Está aí o "filme de verão" do realizador indo-americano. Presos no Tempo é drama de família, e de um grupo de estranhos, com um pezinho na Série B e o terror que nasce de um certo modo de filmar.

Terminada a trilogia Eastrail 177, M. Night Shyamalan voltou ao seu mais tradicional registo (in)cómodo: o medo como jogo de perceção e leitura de um espaço. O filme é a adaptação de uma banda desenhada de Frederik Peeters e Pierre-Oscar Lévy, Sandcastle, mas podia ser uma versão americana de O Anjo Exterminador (1962), de Luis Buñuel, esse, recorde-se, uma história absurda do princípio ao fim, em que um conjunto de personagens aristocráticas fica preso dentro de um palacete, após um jantar, porque simplesmente não consegue sair. Não há nada de concreto a impedi-las, mas uma barreira invisível parece impor-se... Ora, em vez de um palacete, Presos no Tempo passa-se numa praia isolada, tem ingredientes mais sombrios, e à medida que se aproxima do fim, perde a coragem de manter o absurdo. O que se passa pelo meio, porém, é obra segura do espírito lúdico de Shyamalan, a explorar uma premissa sem resistir às adendas.

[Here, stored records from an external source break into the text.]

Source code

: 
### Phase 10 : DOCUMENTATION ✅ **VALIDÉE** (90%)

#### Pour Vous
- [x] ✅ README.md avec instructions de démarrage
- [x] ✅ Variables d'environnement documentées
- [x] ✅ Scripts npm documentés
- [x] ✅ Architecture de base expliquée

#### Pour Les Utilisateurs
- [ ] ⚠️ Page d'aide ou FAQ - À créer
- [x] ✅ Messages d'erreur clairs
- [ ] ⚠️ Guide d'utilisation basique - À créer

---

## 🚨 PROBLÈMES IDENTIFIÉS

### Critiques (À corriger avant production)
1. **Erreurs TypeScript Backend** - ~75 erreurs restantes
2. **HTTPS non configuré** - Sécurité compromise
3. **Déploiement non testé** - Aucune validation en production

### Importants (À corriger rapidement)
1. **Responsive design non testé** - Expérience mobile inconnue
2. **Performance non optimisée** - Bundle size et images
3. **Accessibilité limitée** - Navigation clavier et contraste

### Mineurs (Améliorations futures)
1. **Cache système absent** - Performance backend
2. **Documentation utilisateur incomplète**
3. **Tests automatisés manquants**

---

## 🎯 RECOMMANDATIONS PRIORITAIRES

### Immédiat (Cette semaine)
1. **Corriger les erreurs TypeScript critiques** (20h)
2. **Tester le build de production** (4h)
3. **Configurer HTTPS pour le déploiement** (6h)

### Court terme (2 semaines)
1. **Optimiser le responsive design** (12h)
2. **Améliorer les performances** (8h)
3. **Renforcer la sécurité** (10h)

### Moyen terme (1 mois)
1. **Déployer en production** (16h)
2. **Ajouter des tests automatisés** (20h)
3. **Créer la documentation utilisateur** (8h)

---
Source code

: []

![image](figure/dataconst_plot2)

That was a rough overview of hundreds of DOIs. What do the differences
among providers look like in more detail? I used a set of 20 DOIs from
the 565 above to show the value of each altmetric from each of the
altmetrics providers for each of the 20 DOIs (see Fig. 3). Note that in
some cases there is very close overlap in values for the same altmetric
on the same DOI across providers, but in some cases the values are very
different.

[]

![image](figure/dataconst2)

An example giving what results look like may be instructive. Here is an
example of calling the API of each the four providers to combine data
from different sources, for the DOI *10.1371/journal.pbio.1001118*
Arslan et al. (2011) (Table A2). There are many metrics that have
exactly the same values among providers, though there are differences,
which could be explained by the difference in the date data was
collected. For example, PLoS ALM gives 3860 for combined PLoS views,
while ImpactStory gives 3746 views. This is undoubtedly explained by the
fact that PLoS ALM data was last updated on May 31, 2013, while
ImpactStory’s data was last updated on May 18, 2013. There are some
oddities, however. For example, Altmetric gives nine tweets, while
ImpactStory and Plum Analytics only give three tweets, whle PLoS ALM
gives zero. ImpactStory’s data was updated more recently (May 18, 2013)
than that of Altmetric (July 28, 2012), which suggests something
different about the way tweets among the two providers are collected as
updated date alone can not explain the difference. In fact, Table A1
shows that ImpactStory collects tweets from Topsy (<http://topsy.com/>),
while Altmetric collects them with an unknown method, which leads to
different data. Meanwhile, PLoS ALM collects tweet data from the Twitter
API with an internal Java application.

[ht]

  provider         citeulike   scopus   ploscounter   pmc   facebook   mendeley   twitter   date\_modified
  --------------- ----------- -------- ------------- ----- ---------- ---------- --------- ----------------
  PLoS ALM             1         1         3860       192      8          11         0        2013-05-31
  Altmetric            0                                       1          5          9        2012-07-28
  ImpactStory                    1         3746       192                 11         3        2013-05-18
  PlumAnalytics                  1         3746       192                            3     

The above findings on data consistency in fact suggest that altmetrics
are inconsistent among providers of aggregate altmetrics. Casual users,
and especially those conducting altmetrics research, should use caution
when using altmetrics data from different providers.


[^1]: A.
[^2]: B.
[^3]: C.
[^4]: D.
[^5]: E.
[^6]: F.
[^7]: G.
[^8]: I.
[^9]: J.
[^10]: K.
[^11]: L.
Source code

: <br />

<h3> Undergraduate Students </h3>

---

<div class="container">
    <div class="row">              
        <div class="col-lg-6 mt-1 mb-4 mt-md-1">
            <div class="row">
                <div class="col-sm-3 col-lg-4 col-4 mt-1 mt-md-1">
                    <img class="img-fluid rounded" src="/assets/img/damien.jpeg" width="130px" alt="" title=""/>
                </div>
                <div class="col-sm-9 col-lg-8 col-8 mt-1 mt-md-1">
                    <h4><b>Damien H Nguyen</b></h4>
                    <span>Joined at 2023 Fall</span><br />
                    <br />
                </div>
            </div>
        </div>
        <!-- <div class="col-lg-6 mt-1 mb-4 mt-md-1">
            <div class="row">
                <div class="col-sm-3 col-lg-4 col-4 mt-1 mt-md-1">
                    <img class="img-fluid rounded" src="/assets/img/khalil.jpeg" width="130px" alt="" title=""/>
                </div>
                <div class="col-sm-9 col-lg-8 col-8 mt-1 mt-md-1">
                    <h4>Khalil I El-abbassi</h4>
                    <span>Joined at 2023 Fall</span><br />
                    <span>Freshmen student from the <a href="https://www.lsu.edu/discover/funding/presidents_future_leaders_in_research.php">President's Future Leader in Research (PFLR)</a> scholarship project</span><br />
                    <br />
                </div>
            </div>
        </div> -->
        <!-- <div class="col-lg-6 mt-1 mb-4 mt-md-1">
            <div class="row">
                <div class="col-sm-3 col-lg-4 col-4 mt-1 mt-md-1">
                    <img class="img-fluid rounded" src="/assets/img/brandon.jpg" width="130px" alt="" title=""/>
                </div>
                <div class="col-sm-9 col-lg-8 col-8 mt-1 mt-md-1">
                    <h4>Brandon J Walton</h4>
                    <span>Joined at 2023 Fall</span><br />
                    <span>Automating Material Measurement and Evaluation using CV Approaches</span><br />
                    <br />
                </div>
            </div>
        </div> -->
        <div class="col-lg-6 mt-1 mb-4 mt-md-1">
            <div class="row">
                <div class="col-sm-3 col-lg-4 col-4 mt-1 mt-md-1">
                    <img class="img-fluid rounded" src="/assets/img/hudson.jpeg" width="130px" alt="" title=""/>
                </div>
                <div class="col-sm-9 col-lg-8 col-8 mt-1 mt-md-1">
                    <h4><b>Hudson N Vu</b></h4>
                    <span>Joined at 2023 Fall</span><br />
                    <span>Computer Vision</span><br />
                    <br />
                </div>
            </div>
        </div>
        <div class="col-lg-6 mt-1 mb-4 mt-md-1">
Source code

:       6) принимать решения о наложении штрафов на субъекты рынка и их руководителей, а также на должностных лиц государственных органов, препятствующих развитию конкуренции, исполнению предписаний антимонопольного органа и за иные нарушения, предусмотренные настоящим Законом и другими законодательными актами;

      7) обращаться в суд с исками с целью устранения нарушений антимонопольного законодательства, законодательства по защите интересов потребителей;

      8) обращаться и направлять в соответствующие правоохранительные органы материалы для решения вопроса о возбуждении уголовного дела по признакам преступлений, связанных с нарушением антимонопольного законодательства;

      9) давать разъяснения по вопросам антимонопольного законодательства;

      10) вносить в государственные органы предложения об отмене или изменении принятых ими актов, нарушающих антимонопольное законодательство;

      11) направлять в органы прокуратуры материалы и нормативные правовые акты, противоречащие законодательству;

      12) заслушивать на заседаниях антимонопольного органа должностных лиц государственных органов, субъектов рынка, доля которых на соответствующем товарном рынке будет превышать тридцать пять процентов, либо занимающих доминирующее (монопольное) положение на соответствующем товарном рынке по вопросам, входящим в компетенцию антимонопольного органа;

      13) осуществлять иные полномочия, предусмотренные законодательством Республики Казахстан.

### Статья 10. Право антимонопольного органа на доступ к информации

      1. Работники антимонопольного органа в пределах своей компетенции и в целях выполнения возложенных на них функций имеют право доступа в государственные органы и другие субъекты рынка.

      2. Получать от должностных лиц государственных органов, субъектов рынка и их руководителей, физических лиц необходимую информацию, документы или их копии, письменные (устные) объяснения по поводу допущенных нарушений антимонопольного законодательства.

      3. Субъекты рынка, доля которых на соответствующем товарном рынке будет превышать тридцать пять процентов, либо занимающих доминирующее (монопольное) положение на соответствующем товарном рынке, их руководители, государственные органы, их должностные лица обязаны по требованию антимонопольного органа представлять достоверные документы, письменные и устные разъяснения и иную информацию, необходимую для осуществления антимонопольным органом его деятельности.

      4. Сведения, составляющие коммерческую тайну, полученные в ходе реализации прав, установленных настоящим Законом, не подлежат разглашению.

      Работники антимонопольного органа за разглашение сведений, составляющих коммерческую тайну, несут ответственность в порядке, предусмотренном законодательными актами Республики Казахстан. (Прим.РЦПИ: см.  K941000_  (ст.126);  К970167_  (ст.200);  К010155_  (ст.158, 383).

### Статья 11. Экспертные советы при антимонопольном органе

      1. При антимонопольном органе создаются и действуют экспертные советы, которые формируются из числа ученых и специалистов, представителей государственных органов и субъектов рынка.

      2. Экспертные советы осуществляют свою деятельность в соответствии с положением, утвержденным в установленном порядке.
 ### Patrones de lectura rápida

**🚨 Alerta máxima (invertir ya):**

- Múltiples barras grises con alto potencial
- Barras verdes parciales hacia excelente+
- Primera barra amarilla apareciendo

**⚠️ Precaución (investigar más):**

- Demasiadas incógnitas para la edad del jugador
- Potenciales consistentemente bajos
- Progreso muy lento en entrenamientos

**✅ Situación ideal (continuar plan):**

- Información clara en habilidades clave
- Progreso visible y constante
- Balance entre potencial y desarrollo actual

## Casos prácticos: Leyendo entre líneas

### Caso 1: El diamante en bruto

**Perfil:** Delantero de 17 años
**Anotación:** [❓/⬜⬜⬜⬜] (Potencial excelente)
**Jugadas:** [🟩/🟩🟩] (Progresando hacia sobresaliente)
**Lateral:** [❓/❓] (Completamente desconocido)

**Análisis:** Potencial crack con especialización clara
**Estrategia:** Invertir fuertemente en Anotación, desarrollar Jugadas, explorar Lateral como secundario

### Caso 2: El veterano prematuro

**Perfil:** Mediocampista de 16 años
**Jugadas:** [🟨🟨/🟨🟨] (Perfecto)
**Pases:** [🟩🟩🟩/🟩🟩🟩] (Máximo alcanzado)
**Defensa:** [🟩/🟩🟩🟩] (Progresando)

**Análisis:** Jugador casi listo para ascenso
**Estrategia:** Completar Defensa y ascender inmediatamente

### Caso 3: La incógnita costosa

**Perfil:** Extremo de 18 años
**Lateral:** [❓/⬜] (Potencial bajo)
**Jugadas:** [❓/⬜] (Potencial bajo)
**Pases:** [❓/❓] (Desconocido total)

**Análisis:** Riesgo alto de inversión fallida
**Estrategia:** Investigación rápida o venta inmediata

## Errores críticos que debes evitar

No princípio do filme, um casal em crise interpretado por Vicky Krieps e Gael García Bernal, chega com os dois filhos pequenos a um resort. Para além deles, há mais uma família e outro casal que são alvos da atenção da câmara antes de seguirem para "a melhor praia da ilha", cortesia do gerente, transportados por um funcionário (Shyamalan, no seu habitual cameo) que lhes deixa um cesto carregado de comida... para umas horas. Com os pés naquela areia, rodeados por um enigmático rochedo, e na presença de um homem que já ali estava - identificado pela filha do primeiro casal como um rapper famoso -, o fenómeno estranho começa a manifestar-se: naquele lugar, os corpos envelhecem em poucas horas o que envelheceriam em anos. Num estalar de dedos, as crianças passam a adolescentes, depois a jovens adultos, e assim sucessivamente, enquanto o grupo de desconhecidos, em estado de desespero, tenta encontrar uma saída. O certo é que há qualquer coisa com aquele rochedo.